At age 8, Mercury took part in a Navjote ceremony, the religion’s intricate coming-of-age ritual that is similar to Judaism’s bar and bat mitzvah traditions and Catholicism’s confirmation sacrament. Before he died, he left specific instructions for his funeral to keep with Parsi tradition and be officiated by two white-robed Parsi priests.
“Bohemian Rhapsody” touches on Mercury’s reverence for his parents’ beliefs by lifting a signature line — “good thoughts, good words, good deeds” — directly from the faith’s “Three Good Things” ethos, as stressed in the Avesta, the religion’s sacred text.
But the strict faith also condemns homosexuality, considering it a form of demon worship. Mercury’s decision to change his name might have been a way to distance himself from the guilt and shame associated with his sexuality.
Mercury’s choice to alter his name might have been a strategy for him to disassociate himself from the guilt and humiliation connected with his sexuality.
“Freddie had been far from being actively opposed to anyone’s religion or faith,” writes Peter Freestone, Mercury’s close friend and former assistant who assisted with the singer’s burial, in his book “Freddie Mercury: An Intimate Memoir by the Man Who Knew Him Best.” The trappings and hypocrisy inherent in the different ecclesiastical and institutional parts of organized religion disturbed him.”
In his book “Freddie Mercury: A Kind of Magic,” author Mark Blake quotes drummer Roger Taylor as saying, “Freddie talked to me about being a Parsee Indian and about his family.” But it was all extremely personal. The Parsee culture was totally different, and he felt he wasn’t a part of it. His mother was always lovely to him, but he could tell there was a huge difference in their lifestyles.”

We’ll never know why Mercury felt forced to leave Farrokh Bulsara behind because he never spoke to the public in great depth about his personal life, upbringing, or childhood.
“Bohemian Rhapsody” makes no attempt to solve the riddle. Already short, sanitized, and even slightly fictitious, the film reduces the singer’s ethnic and religious identities to a few asides in a single, quick scene. Even so, the conversation is interrupted by a loud birthday ballad Mercury performs while looking in the mirror.

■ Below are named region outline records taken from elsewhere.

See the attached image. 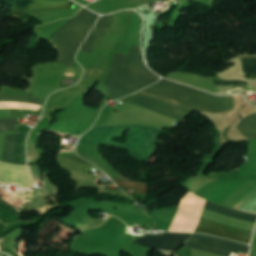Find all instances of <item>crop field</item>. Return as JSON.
Returning <instances> with one entry per match:
<instances>
[{"label":"crop field","mask_w":256,"mask_h":256,"mask_svg":"<svg viewBox=\"0 0 256 256\" xmlns=\"http://www.w3.org/2000/svg\"><path fill=\"white\" fill-rule=\"evenodd\" d=\"M118 101L136 104L181 121L192 110L218 113L234 108L232 96L218 97L165 79Z\"/></svg>","instance_id":"obj_1"},{"label":"crop field","mask_w":256,"mask_h":256,"mask_svg":"<svg viewBox=\"0 0 256 256\" xmlns=\"http://www.w3.org/2000/svg\"><path fill=\"white\" fill-rule=\"evenodd\" d=\"M46 191H45V189H41V187H39V188H37V189H34V190H32V194H31V196H30V198L29 199H33V198H35L37 195H39V194H42V193H45Z\"/></svg>","instance_id":"obj_16"},{"label":"crop field","mask_w":256,"mask_h":256,"mask_svg":"<svg viewBox=\"0 0 256 256\" xmlns=\"http://www.w3.org/2000/svg\"><path fill=\"white\" fill-rule=\"evenodd\" d=\"M65 76L74 77V74H72V73H66V75H65Z\"/></svg>","instance_id":"obj_17"},{"label":"crop field","mask_w":256,"mask_h":256,"mask_svg":"<svg viewBox=\"0 0 256 256\" xmlns=\"http://www.w3.org/2000/svg\"><path fill=\"white\" fill-rule=\"evenodd\" d=\"M245 73L256 77V58H241Z\"/></svg>","instance_id":"obj_11"},{"label":"crop field","mask_w":256,"mask_h":256,"mask_svg":"<svg viewBox=\"0 0 256 256\" xmlns=\"http://www.w3.org/2000/svg\"><path fill=\"white\" fill-rule=\"evenodd\" d=\"M113 21L114 19L112 15L101 16L96 26L82 45L81 50L93 53Z\"/></svg>","instance_id":"obj_8"},{"label":"crop field","mask_w":256,"mask_h":256,"mask_svg":"<svg viewBox=\"0 0 256 256\" xmlns=\"http://www.w3.org/2000/svg\"><path fill=\"white\" fill-rule=\"evenodd\" d=\"M16 137L17 134L15 136H4L0 160L14 164ZM25 137V133L18 132L15 164L26 165L24 152Z\"/></svg>","instance_id":"obj_7"},{"label":"crop field","mask_w":256,"mask_h":256,"mask_svg":"<svg viewBox=\"0 0 256 256\" xmlns=\"http://www.w3.org/2000/svg\"><path fill=\"white\" fill-rule=\"evenodd\" d=\"M185 246L223 256H229L230 252L234 250H239L248 253L249 249V246L200 234H192V236L189 238Z\"/></svg>","instance_id":"obj_5"},{"label":"crop field","mask_w":256,"mask_h":256,"mask_svg":"<svg viewBox=\"0 0 256 256\" xmlns=\"http://www.w3.org/2000/svg\"><path fill=\"white\" fill-rule=\"evenodd\" d=\"M240 131L248 139H256V113L243 119L237 125Z\"/></svg>","instance_id":"obj_10"},{"label":"crop field","mask_w":256,"mask_h":256,"mask_svg":"<svg viewBox=\"0 0 256 256\" xmlns=\"http://www.w3.org/2000/svg\"><path fill=\"white\" fill-rule=\"evenodd\" d=\"M140 56V48L135 45L126 56L115 55L103 84L112 100L132 93L159 79L146 67Z\"/></svg>","instance_id":"obj_2"},{"label":"crop field","mask_w":256,"mask_h":256,"mask_svg":"<svg viewBox=\"0 0 256 256\" xmlns=\"http://www.w3.org/2000/svg\"><path fill=\"white\" fill-rule=\"evenodd\" d=\"M215 82L216 85H221V86H229V85H238V84H242V85H246V83L244 82H230V81H216L213 80Z\"/></svg>","instance_id":"obj_15"},{"label":"crop field","mask_w":256,"mask_h":256,"mask_svg":"<svg viewBox=\"0 0 256 256\" xmlns=\"http://www.w3.org/2000/svg\"><path fill=\"white\" fill-rule=\"evenodd\" d=\"M255 205H256V195L253 196L249 201H247L243 206H241L240 209L250 211ZM247 211H243V212H247ZM251 212L256 213V206L251 210Z\"/></svg>","instance_id":"obj_14"},{"label":"crop field","mask_w":256,"mask_h":256,"mask_svg":"<svg viewBox=\"0 0 256 256\" xmlns=\"http://www.w3.org/2000/svg\"><path fill=\"white\" fill-rule=\"evenodd\" d=\"M17 119L0 120V131L14 130L17 127Z\"/></svg>","instance_id":"obj_13"},{"label":"crop field","mask_w":256,"mask_h":256,"mask_svg":"<svg viewBox=\"0 0 256 256\" xmlns=\"http://www.w3.org/2000/svg\"><path fill=\"white\" fill-rule=\"evenodd\" d=\"M204 208L221 213V214H225L234 218L256 223V215L243 213V212L236 211L234 209L222 207L212 202L207 201ZM211 221L201 218L195 232L206 233V234L249 244L251 233H252L251 231L241 230V229L225 226V225L218 224Z\"/></svg>","instance_id":"obj_4"},{"label":"crop field","mask_w":256,"mask_h":256,"mask_svg":"<svg viewBox=\"0 0 256 256\" xmlns=\"http://www.w3.org/2000/svg\"><path fill=\"white\" fill-rule=\"evenodd\" d=\"M12 198H13V197H12ZM13 200H14L17 204H19V205H22V203H23V202H22V203H18V202H17V199H14V198H13Z\"/></svg>","instance_id":"obj_18"},{"label":"crop field","mask_w":256,"mask_h":256,"mask_svg":"<svg viewBox=\"0 0 256 256\" xmlns=\"http://www.w3.org/2000/svg\"><path fill=\"white\" fill-rule=\"evenodd\" d=\"M189 236L190 234L164 233L162 237L149 235L132 243L152 249L175 251Z\"/></svg>","instance_id":"obj_6"},{"label":"crop field","mask_w":256,"mask_h":256,"mask_svg":"<svg viewBox=\"0 0 256 256\" xmlns=\"http://www.w3.org/2000/svg\"><path fill=\"white\" fill-rule=\"evenodd\" d=\"M71 9L70 1L33 0L26 10Z\"/></svg>","instance_id":"obj_9"},{"label":"crop field","mask_w":256,"mask_h":256,"mask_svg":"<svg viewBox=\"0 0 256 256\" xmlns=\"http://www.w3.org/2000/svg\"><path fill=\"white\" fill-rule=\"evenodd\" d=\"M98 17L82 8L74 18L50 37L58 49L59 62L75 67V53Z\"/></svg>","instance_id":"obj_3"},{"label":"crop field","mask_w":256,"mask_h":256,"mask_svg":"<svg viewBox=\"0 0 256 256\" xmlns=\"http://www.w3.org/2000/svg\"><path fill=\"white\" fill-rule=\"evenodd\" d=\"M0 101H10V102H27L42 105V100H34L26 97H0Z\"/></svg>","instance_id":"obj_12"}]
</instances>
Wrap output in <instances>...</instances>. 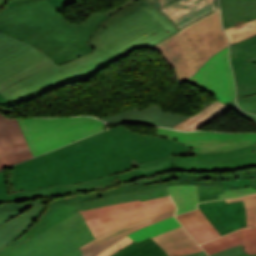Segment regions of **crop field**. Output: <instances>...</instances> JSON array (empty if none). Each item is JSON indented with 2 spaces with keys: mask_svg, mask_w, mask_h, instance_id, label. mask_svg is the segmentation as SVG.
<instances>
[{
  "mask_svg": "<svg viewBox=\"0 0 256 256\" xmlns=\"http://www.w3.org/2000/svg\"><path fill=\"white\" fill-rule=\"evenodd\" d=\"M229 109L249 119L256 125V116L241 111L237 107L234 100L224 104H221L219 101H217L212 105L200 110L199 112L194 114L192 117L187 118L186 120H184L183 122L179 123L178 125L172 128L181 129V130H197L198 127L202 126L203 124L214 119L215 117L219 116L220 114L224 113Z\"/></svg>",
  "mask_w": 256,
  "mask_h": 256,
  "instance_id": "obj_23",
  "label": "crop field"
},
{
  "mask_svg": "<svg viewBox=\"0 0 256 256\" xmlns=\"http://www.w3.org/2000/svg\"><path fill=\"white\" fill-rule=\"evenodd\" d=\"M187 149L119 125L12 166L10 183L15 191L79 183L129 169L133 158L143 163Z\"/></svg>",
  "mask_w": 256,
  "mask_h": 256,
  "instance_id": "obj_1",
  "label": "crop field"
},
{
  "mask_svg": "<svg viewBox=\"0 0 256 256\" xmlns=\"http://www.w3.org/2000/svg\"><path fill=\"white\" fill-rule=\"evenodd\" d=\"M241 244L239 230L201 245L208 254ZM242 245V244H241Z\"/></svg>",
  "mask_w": 256,
  "mask_h": 256,
  "instance_id": "obj_34",
  "label": "crop field"
},
{
  "mask_svg": "<svg viewBox=\"0 0 256 256\" xmlns=\"http://www.w3.org/2000/svg\"><path fill=\"white\" fill-rule=\"evenodd\" d=\"M221 236L246 227L243 202L226 204L224 200L198 204Z\"/></svg>",
  "mask_w": 256,
  "mask_h": 256,
  "instance_id": "obj_18",
  "label": "crop field"
},
{
  "mask_svg": "<svg viewBox=\"0 0 256 256\" xmlns=\"http://www.w3.org/2000/svg\"><path fill=\"white\" fill-rule=\"evenodd\" d=\"M182 256H208V255L204 251H202L199 253L187 254V255H182Z\"/></svg>",
  "mask_w": 256,
  "mask_h": 256,
  "instance_id": "obj_44",
  "label": "crop field"
},
{
  "mask_svg": "<svg viewBox=\"0 0 256 256\" xmlns=\"http://www.w3.org/2000/svg\"><path fill=\"white\" fill-rule=\"evenodd\" d=\"M224 31L228 35L231 44L253 37L256 35V19L232 26Z\"/></svg>",
  "mask_w": 256,
  "mask_h": 256,
  "instance_id": "obj_32",
  "label": "crop field"
},
{
  "mask_svg": "<svg viewBox=\"0 0 256 256\" xmlns=\"http://www.w3.org/2000/svg\"><path fill=\"white\" fill-rule=\"evenodd\" d=\"M166 173L148 177L134 182L120 183L110 189L64 196L48 202L49 207L23 234L32 238L49 226L79 212L83 209L97 208L132 200H148L169 195L165 183ZM59 211V213H58Z\"/></svg>",
  "mask_w": 256,
  "mask_h": 256,
  "instance_id": "obj_5",
  "label": "crop field"
},
{
  "mask_svg": "<svg viewBox=\"0 0 256 256\" xmlns=\"http://www.w3.org/2000/svg\"><path fill=\"white\" fill-rule=\"evenodd\" d=\"M153 240L163 248L169 256H179L202 251L182 226L155 237Z\"/></svg>",
  "mask_w": 256,
  "mask_h": 256,
  "instance_id": "obj_24",
  "label": "crop field"
},
{
  "mask_svg": "<svg viewBox=\"0 0 256 256\" xmlns=\"http://www.w3.org/2000/svg\"><path fill=\"white\" fill-rule=\"evenodd\" d=\"M255 256H256V254H255Z\"/></svg>",
  "mask_w": 256,
  "mask_h": 256,
  "instance_id": "obj_49",
  "label": "crop field"
},
{
  "mask_svg": "<svg viewBox=\"0 0 256 256\" xmlns=\"http://www.w3.org/2000/svg\"><path fill=\"white\" fill-rule=\"evenodd\" d=\"M161 109L155 103L142 111L135 107L125 113L103 117L100 119L111 122H131L154 126L172 127L189 117L186 115L163 112L164 110L162 109V111Z\"/></svg>",
  "mask_w": 256,
  "mask_h": 256,
  "instance_id": "obj_20",
  "label": "crop field"
},
{
  "mask_svg": "<svg viewBox=\"0 0 256 256\" xmlns=\"http://www.w3.org/2000/svg\"><path fill=\"white\" fill-rule=\"evenodd\" d=\"M180 226L178 221L174 218V216L167 218L165 220H162L160 222H157L155 224H152L148 227H145L143 229L137 230L134 233L128 235L131 239L138 242L148 236L155 237L157 235H160L162 233L167 232L168 230H171L175 227Z\"/></svg>",
  "mask_w": 256,
  "mask_h": 256,
  "instance_id": "obj_30",
  "label": "crop field"
},
{
  "mask_svg": "<svg viewBox=\"0 0 256 256\" xmlns=\"http://www.w3.org/2000/svg\"><path fill=\"white\" fill-rule=\"evenodd\" d=\"M169 180H228L236 178L255 177L256 169L246 170L237 173L222 174H190V173H173L167 174Z\"/></svg>",
  "mask_w": 256,
  "mask_h": 256,
  "instance_id": "obj_29",
  "label": "crop field"
},
{
  "mask_svg": "<svg viewBox=\"0 0 256 256\" xmlns=\"http://www.w3.org/2000/svg\"><path fill=\"white\" fill-rule=\"evenodd\" d=\"M53 62L37 48L0 33V90Z\"/></svg>",
  "mask_w": 256,
  "mask_h": 256,
  "instance_id": "obj_10",
  "label": "crop field"
},
{
  "mask_svg": "<svg viewBox=\"0 0 256 256\" xmlns=\"http://www.w3.org/2000/svg\"><path fill=\"white\" fill-rule=\"evenodd\" d=\"M175 217L185 226L199 244L220 237L219 233L199 208L195 211L177 215Z\"/></svg>",
  "mask_w": 256,
  "mask_h": 256,
  "instance_id": "obj_26",
  "label": "crop field"
},
{
  "mask_svg": "<svg viewBox=\"0 0 256 256\" xmlns=\"http://www.w3.org/2000/svg\"><path fill=\"white\" fill-rule=\"evenodd\" d=\"M242 244L245 252L255 254L256 250V228L240 229Z\"/></svg>",
  "mask_w": 256,
  "mask_h": 256,
  "instance_id": "obj_36",
  "label": "crop field"
},
{
  "mask_svg": "<svg viewBox=\"0 0 256 256\" xmlns=\"http://www.w3.org/2000/svg\"><path fill=\"white\" fill-rule=\"evenodd\" d=\"M179 30L219 9L218 0H146Z\"/></svg>",
  "mask_w": 256,
  "mask_h": 256,
  "instance_id": "obj_15",
  "label": "crop field"
},
{
  "mask_svg": "<svg viewBox=\"0 0 256 256\" xmlns=\"http://www.w3.org/2000/svg\"><path fill=\"white\" fill-rule=\"evenodd\" d=\"M116 59L94 51L60 66L54 63L0 91V94L12 105L25 102L56 86L88 79Z\"/></svg>",
  "mask_w": 256,
  "mask_h": 256,
  "instance_id": "obj_6",
  "label": "crop field"
},
{
  "mask_svg": "<svg viewBox=\"0 0 256 256\" xmlns=\"http://www.w3.org/2000/svg\"><path fill=\"white\" fill-rule=\"evenodd\" d=\"M237 256H251V255L244 253V254H240V255H237Z\"/></svg>",
  "mask_w": 256,
  "mask_h": 256,
  "instance_id": "obj_46",
  "label": "crop field"
},
{
  "mask_svg": "<svg viewBox=\"0 0 256 256\" xmlns=\"http://www.w3.org/2000/svg\"><path fill=\"white\" fill-rule=\"evenodd\" d=\"M131 242H133V241L126 236L125 238H123L122 240L118 241L117 243H115L114 245L110 246L109 248H107L106 250L102 251L101 253H99L96 256H109V255L113 254L114 252L118 251L119 249L125 247L126 245H128Z\"/></svg>",
  "mask_w": 256,
  "mask_h": 256,
  "instance_id": "obj_38",
  "label": "crop field"
},
{
  "mask_svg": "<svg viewBox=\"0 0 256 256\" xmlns=\"http://www.w3.org/2000/svg\"><path fill=\"white\" fill-rule=\"evenodd\" d=\"M243 252H244V250L239 245V246L229 248V249L217 252V253L210 254V256H234L236 254L243 253Z\"/></svg>",
  "mask_w": 256,
  "mask_h": 256,
  "instance_id": "obj_42",
  "label": "crop field"
},
{
  "mask_svg": "<svg viewBox=\"0 0 256 256\" xmlns=\"http://www.w3.org/2000/svg\"><path fill=\"white\" fill-rule=\"evenodd\" d=\"M254 152H256V145H255L254 150H253V152H252V153H254Z\"/></svg>",
  "mask_w": 256,
  "mask_h": 256,
  "instance_id": "obj_48",
  "label": "crop field"
},
{
  "mask_svg": "<svg viewBox=\"0 0 256 256\" xmlns=\"http://www.w3.org/2000/svg\"><path fill=\"white\" fill-rule=\"evenodd\" d=\"M48 200L0 205V251L32 225L47 208L42 204Z\"/></svg>",
  "mask_w": 256,
  "mask_h": 256,
  "instance_id": "obj_14",
  "label": "crop field"
},
{
  "mask_svg": "<svg viewBox=\"0 0 256 256\" xmlns=\"http://www.w3.org/2000/svg\"><path fill=\"white\" fill-rule=\"evenodd\" d=\"M107 18L95 12L76 25L40 0L2 10L0 32L37 47L60 65L93 51L85 43Z\"/></svg>",
  "mask_w": 256,
  "mask_h": 256,
  "instance_id": "obj_2",
  "label": "crop field"
},
{
  "mask_svg": "<svg viewBox=\"0 0 256 256\" xmlns=\"http://www.w3.org/2000/svg\"><path fill=\"white\" fill-rule=\"evenodd\" d=\"M175 210H171V211L159 214L157 216L145 219V220L137 222L135 224L128 225V226L119 228L115 231H112L110 233H107V234L79 247L80 250L82 251V256H94L97 253L104 250L105 248L112 245L113 243L117 242L121 238L125 237L127 234H130L137 229L143 228L147 225H150L152 223H155L157 221H160L162 219H165L167 217L174 215Z\"/></svg>",
  "mask_w": 256,
  "mask_h": 256,
  "instance_id": "obj_22",
  "label": "crop field"
},
{
  "mask_svg": "<svg viewBox=\"0 0 256 256\" xmlns=\"http://www.w3.org/2000/svg\"><path fill=\"white\" fill-rule=\"evenodd\" d=\"M93 239L79 212L49 227L13 251L19 256H62Z\"/></svg>",
  "mask_w": 256,
  "mask_h": 256,
  "instance_id": "obj_8",
  "label": "crop field"
},
{
  "mask_svg": "<svg viewBox=\"0 0 256 256\" xmlns=\"http://www.w3.org/2000/svg\"><path fill=\"white\" fill-rule=\"evenodd\" d=\"M156 135L182 142L195 153L230 151L254 144L256 141V134L253 133L180 132L157 128Z\"/></svg>",
  "mask_w": 256,
  "mask_h": 256,
  "instance_id": "obj_11",
  "label": "crop field"
},
{
  "mask_svg": "<svg viewBox=\"0 0 256 256\" xmlns=\"http://www.w3.org/2000/svg\"><path fill=\"white\" fill-rule=\"evenodd\" d=\"M32 1H36V0H9L8 4L5 7L17 6V5L29 3ZM48 1L52 4V6L57 11H59V10L64 9L74 3H77L79 0H48ZM134 1H136V0H126L103 13L110 17L114 12L118 11L119 9L123 8L124 6L130 4ZM5 7H4V9H5Z\"/></svg>",
  "mask_w": 256,
  "mask_h": 256,
  "instance_id": "obj_33",
  "label": "crop field"
},
{
  "mask_svg": "<svg viewBox=\"0 0 256 256\" xmlns=\"http://www.w3.org/2000/svg\"><path fill=\"white\" fill-rule=\"evenodd\" d=\"M111 256H168L150 237L131 243Z\"/></svg>",
  "mask_w": 256,
  "mask_h": 256,
  "instance_id": "obj_28",
  "label": "crop field"
},
{
  "mask_svg": "<svg viewBox=\"0 0 256 256\" xmlns=\"http://www.w3.org/2000/svg\"><path fill=\"white\" fill-rule=\"evenodd\" d=\"M243 200L246 207L247 227L256 226V194L241 198L226 200L227 203Z\"/></svg>",
  "mask_w": 256,
  "mask_h": 256,
  "instance_id": "obj_35",
  "label": "crop field"
},
{
  "mask_svg": "<svg viewBox=\"0 0 256 256\" xmlns=\"http://www.w3.org/2000/svg\"><path fill=\"white\" fill-rule=\"evenodd\" d=\"M256 36L231 45L230 60L237 84V98L256 94Z\"/></svg>",
  "mask_w": 256,
  "mask_h": 256,
  "instance_id": "obj_16",
  "label": "crop field"
},
{
  "mask_svg": "<svg viewBox=\"0 0 256 256\" xmlns=\"http://www.w3.org/2000/svg\"><path fill=\"white\" fill-rule=\"evenodd\" d=\"M167 187L178 208L176 214L194 210L197 208V203L200 202L240 197L242 195L256 192V190H253L252 187L227 190L224 191V194H219V199L199 201L196 185H173Z\"/></svg>",
  "mask_w": 256,
  "mask_h": 256,
  "instance_id": "obj_21",
  "label": "crop field"
},
{
  "mask_svg": "<svg viewBox=\"0 0 256 256\" xmlns=\"http://www.w3.org/2000/svg\"><path fill=\"white\" fill-rule=\"evenodd\" d=\"M248 186H251L249 178L223 181V189L224 190L248 187Z\"/></svg>",
  "mask_w": 256,
  "mask_h": 256,
  "instance_id": "obj_39",
  "label": "crop field"
},
{
  "mask_svg": "<svg viewBox=\"0 0 256 256\" xmlns=\"http://www.w3.org/2000/svg\"><path fill=\"white\" fill-rule=\"evenodd\" d=\"M224 29L256 18V0H219Z\"/></svg>",
  "mask_w": 256,
  "mask_h": 256,
  "instance_id": "obj_25",
  "label": "crop field"
},
{
  "mask_svg": "<svg viewBox=\"0 0 256 256\" xmlns=\"http://www.w3.org/2000/svg\"><path fill=\"white\" fill-rule=\"evenodd\" d=\"M167 202H172L170 199V196L143 201V202H140L139 200H137V201L127 202V203H122V204H117V205H112V206H107V207H102L97 209L84 210V211H81V213L85 221H87L95 218H100L108 215H113V214H117L125 211L138 209V208L160 205Z\"/></svg>",
  "mask_w": 256,
  "mask_h": 256,
  "instance_id": "obj_27",
  "label": "crop field"
},
{
  "mask_svg": "<svg viewBox=\"0 0 256 256\" xmlns=\"http://www.w3.org/2000/svg\"><path fill=\"white\" fill-rule=\"evenodd\" d=\"M176 32L167 17L138 0L101 24L89 42L102 55L121 57L136 48H149Z\"/></svg>",
  "mask_w": 256,
  "mask_h": 256,
  "instance_id": "obj_3",
  "label": "crop field"
},
{
  "mask_svg": "<svg viewBox=\"0 0 256 256\" xmlns=\"http://www.w3.org/2000/svg\"><path fill=\"white\" fill-rule=\"evenodd\" d=\"M17 120L34 157L106 129L101 121L91 117Z\"/></svg>",
  "mask_w": 256,
  "mask_h": 256,
  "instance_id": "obj_7",
  "label": "crop field"
},
{
  "mask_svg": "<svg viewBox=\"0 0 256 256\" xmlns=\"http://www.w3.org/2000/svg\"><path fill=\"white\" fill-rule=\"evenodd\" d=\"M228 46L219 10L151 47L163 55L177 80L187 81L216 53ZM179 83V81H178Z\"/></svg>",
  "mask_w": 256,
  "mask_h": 256,
  "instance_id": "obj_4",
  "label": "crop field"
},
{
  "mask_svg": "<svg viewBox=\"0 0 256 256\" xmlns=\"http://www.w3.org/2000/svg\"><path fill=\"white\" fill-rule=\"evenodd\" d=\"M237 104L245 111L256 113V95L238 99Z\"/></svg>",
  "mask_w": 256,
  "mask_h": 256,
  "instance_id": "obj_37",
  "label": "crop field"
},
{
  "mask_svg": "<svg viewBox=\"0 0 256 256\" xmlns=\"http://www.w3.org/2000/svg\"><path fill=\"white\" fill-rule=\"evenodd\" d=\"M173 170L174 158L170 156L165 159L140 164L139 168L136 169H129L118 174L83 182L80 184L44 187L39 189L9 193V199L21 201L40 196H64L76 193L93 192L110 188L120 182L133 181L139 178L155 176L157 174Z\"/></svg>",
  "mask_w": 256,
  "mask_h": 256,
  "instance_id": "obj_9",
  "label": "crop field"
},
{
  "mask_svg": "<svg viewBox=\"0 0 256 256\" xmlns=\"http://www.w3.org/2000/svg\"><path fill=\"white\" fill-rule=\"evenodd\" d=\"M33 158L16 119L0 114V169Z\"/></svg>",
  "mask_w": 256,
  "mask_h": 256,
  "instance_id": "obj_17",
  "label": "crop field"
},
{
  "mask_svg": "<svg viewBox=\"0 0 256 256\" xmlns=\"http://www.w3.org/2000/svg\"><path fill=\"white\" fill-rule=\"evenodd\" d=\"M29 239H27L25 236L19 237L17 240H15L12 244H10L8 247H6L4 250L0 252V256H18L11 250L22 245L23 243L27 242Z\"/></svg>",
  "mask_w": 256,
  "mask_h": 256,
  "instance_id": "obj_40",
  "label": "crop field"
},
{
  "mask_svg": "<svg viewBox=\"0 0 256 256\" xmlns=\"http://www.w3.org/2000/svg\"><path fill=\"white\" fill-rule=\"evenodd\" d=\"M64 256H81V252H80V250L78 248V249H76V250H74V251H72V252H70V253H68V254H66Z\"/></svg>",
  "mask_w": 256,
  "mask_h": 256,
  "instance_id": "obj_43",
  "label": "crop field"
},
{
  "mask_svg": "<svg viewBox=\"0 0 256 256\" xmlns=\"http://www.w3.org/2000/svg\"><path fill=\"white\" fill-rule=\"evenodd\" d=\"M253 189H256V177L250 178Z\"/></svg>",
  "mask_w": 256,
  "mask_h": 256,
  "instance_id": "obj_45",
  "label": "crop field"
},
{
  "mask_svg": "<svg viewBox=\"0 0 256 256\" xmlns=\"http://www.w3.org/2000/svg\"><path fill=\"white\" fill-rule=\"evenodd\" d=\"M173 203H167L160 206L138 209L126 213L108 216L100 219L87 221V225L94 234L95 238L110 232L119 227L135 223L145 218L157 215L159 213L175 209Z\"/></svg>",
  "mask_w": 256,
  "mask_h": 256,
  "instance_id": "obj_19",
  "label": "crop field"
},
{
  "mask_svg": "<svg viewBox=\"0 0 256 256\" xmlns=\"http://www.w3.org/2000/svg\"><path fill=\"white\" fill-rule=\"evenodd\" d=\"M172 184H197L200 200L218 198V193H223L222 181H168L166 182V185H172Z\"/></svg>",
  "mask_w": 256,
  "mask_h": 256,
  "instance_id": "obj_31",
  "label": "crop field"
},
{
  "mask_svg": "<svg viewBox=\"0 0 256 256\" xmlns=\"http://www.w3.org/2000/svg\"><path fill=\"white\" fill-rule=\"evenodd\" d=\"M187 82L206 91L222 103L234 100L235 84L228 61V48L213 56Z\"/></svg>",
  "mask_w": 256,
  "mask_h": 256,
  "instance_id": "obj_12",
  "label": "crop field"
},
{
  "mask_svg": "<svg viewBox=\"0 0 256 256\" xmlns=\"http://www.w3.org/2000/svg\"><path fill=\"white\" fill-rule=\"evenodd\" d=\"M8 199V190L6 187V178L3 171H0V202H4Z\"/></svg>",
  "mask_w": 256,
  "mask_h": 256,
  "instance_id": "obj_41",
  "label": "crop field"
},
{
  "mask_svg": "<svg viewBox=\"0 0 256 256\" xmlns=\"http://www.w3.org/2000/svg\"><path fill=\"white\" fill-rule=\"evenodd\" d=\"M249 61L253 62L254 64H256V60L255 59H250Z\"/></svg>",
  "mask_w": 256,
  "mask_h": 256,
  "instance_id": "obj_47",
  "label": "crop field"
},
{
  "mask_svg": "<svg viewBox=\"0 0 256 256\" xmlns=\"http://www.w3.org/2000/svg\"><path fill=\"white\" fill-rule=\"evenodd\" d=\"M254 145L224 153H204L195 156H175V170H230L256 165V153L252 154Z\"/></svg>",
  "mask_w": 256,
  "mask_h": 256,
  "instance_id": "obj_13",
  "label": "crop field"
}]
</instances>
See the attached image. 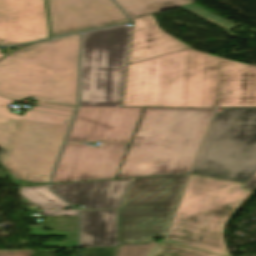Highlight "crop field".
<instances>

Farrokh Bulsara was not “not good enough,” as his father asks in the film. But, like many people who grew up in different areas than their parents, it’s possible that the family name just didn’t feel like his.
Instead, he shifted the spotlight on Freddie Mercury: the captivating performer, vocal acrobat, and innovator who combined genres and wrote the megahit “Bohemian Rhapsody.” This is not just the character he displayed to the world, but also the person he discovered in himself after years of jumping continents and suppressing his sexuality.
And when he announces his new identity in the film, he says confidently, “No looking back.”